REQUEST A - Output the rows that follow the game report as a Markdown table with the columns Number and Row Line, starting at the first row and ending at the line that contains "Reading right to". Leave out blank lines and the pictures.

***** DOCUMENT EXTRACT *****

Complementing Holmes’ dominant interior play, the rest of the team dominated from 3-point range, going 12/22 for a blistering 54.5%. Senior guard Sara Scalia and junior guard Sydney Parrish led the way from deep, each going 4/7. Parrish finished just behind Holmes with 24 points.
Without Berger, the burden of running the offense fell to Garzon and junior guard Chloe Moore-McNeil. Though neither finished with outstanding scoring numbers, the pair combined for 16 assists, 14 rebounds and just three turnovers.
In addition to the players on the court, Moren praised the home crowd of nearly 6,000, the highest attendance for the team so far this season. North Carolina head coach Courtney Banghart said her team had trouble communicating because of the noise at times.
“Give a lot of credit to Indiana,” Banghart said. “They had a great crowd, and I think our guys were unable — I don't know if they couldn't hear, if they couldn't talk, I'd have to ask them. But not a very connected effort.”
North Carolina junior guard Kennedy Todd-Williams also said the crowd played a role in disrupting the Tar Heels throughout the game. Todd-Williams finished as her team’s leading scorer with 20 points, but it wasn’t enough to overcome the 24-point deficit.
Although the win was Indiana’s largest over a ranked opponent — let along the No. 6 team in the country — since the 1999-2000 season, Parrish said it’s just another game for the team.
“We just came out and played hard. It’s not really a statement for us,” Parrish said. “We should play like that every night.”

*****

REQUEST B - Reproduce the part of the game report starting at "Without Berger, the" and ending at "noise at times.".

***** SUPPLIED INFORMATION *****

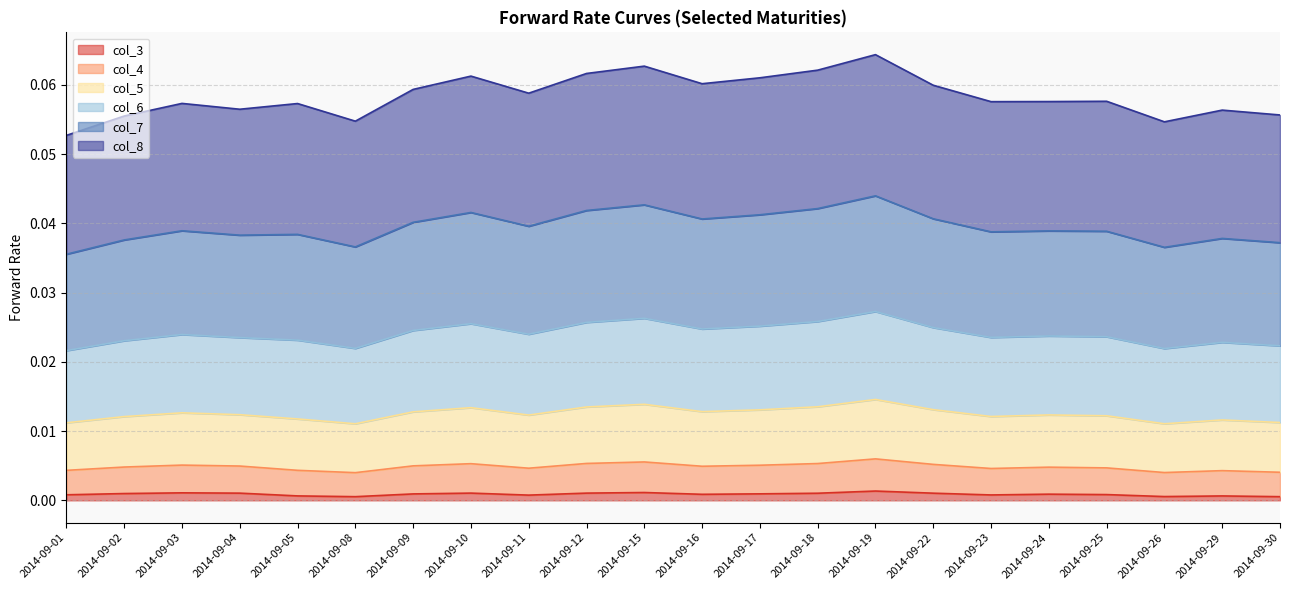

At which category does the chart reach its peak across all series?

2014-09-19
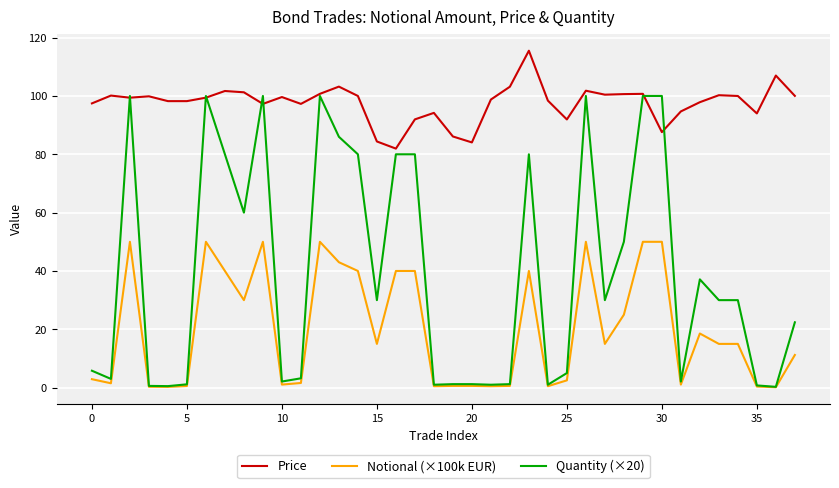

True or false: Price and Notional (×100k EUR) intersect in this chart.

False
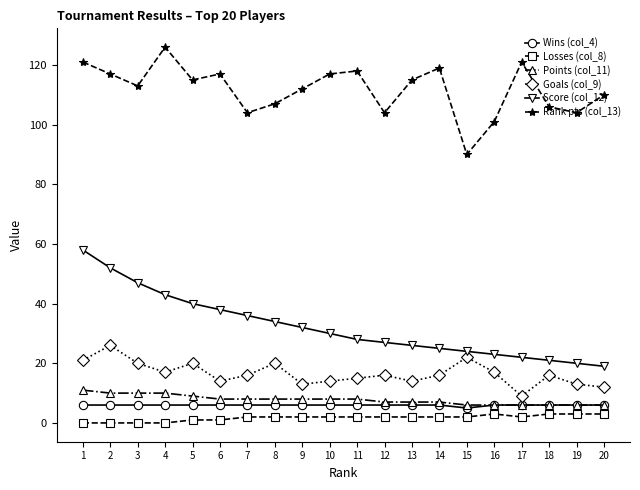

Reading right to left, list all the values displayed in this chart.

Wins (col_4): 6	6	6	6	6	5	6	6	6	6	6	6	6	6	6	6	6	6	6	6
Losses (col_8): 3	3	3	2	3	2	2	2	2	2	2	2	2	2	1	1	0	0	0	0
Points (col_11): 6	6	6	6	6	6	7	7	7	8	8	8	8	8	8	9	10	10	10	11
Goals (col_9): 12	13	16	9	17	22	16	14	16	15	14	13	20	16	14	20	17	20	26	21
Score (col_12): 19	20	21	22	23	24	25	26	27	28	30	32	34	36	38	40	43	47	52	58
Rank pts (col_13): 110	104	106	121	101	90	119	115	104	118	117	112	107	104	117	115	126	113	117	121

*****

TASK RESPONSE A -
| Number | Row Line |
|---|---|
| 1 | At which category does the chart reach its peak across all series? |
| 2 | 2014-09-19 |
| 3 | True or false: Price and Notional (×100k EUR) intersect in this chart. |
| 4 | False |
| 5 | Reading right to left, list all the values displayed in this chart. |

TASK RESPONSE B -
Without Berger, the burden of running the offense fell to Garzon and junior guard Chloe Moore-McNeil. Though neither finished with outstanding scoring numbers, the pair combined for 16 assists, 14 rebounds and just three turnovers.
In addition to the players on the court, Moren praised the home crowd of nearly 6,000, the highest attendance for the team so far this season. North Carolina head coach Courtney Banghart said her team had trouble communicating because of the noise at times.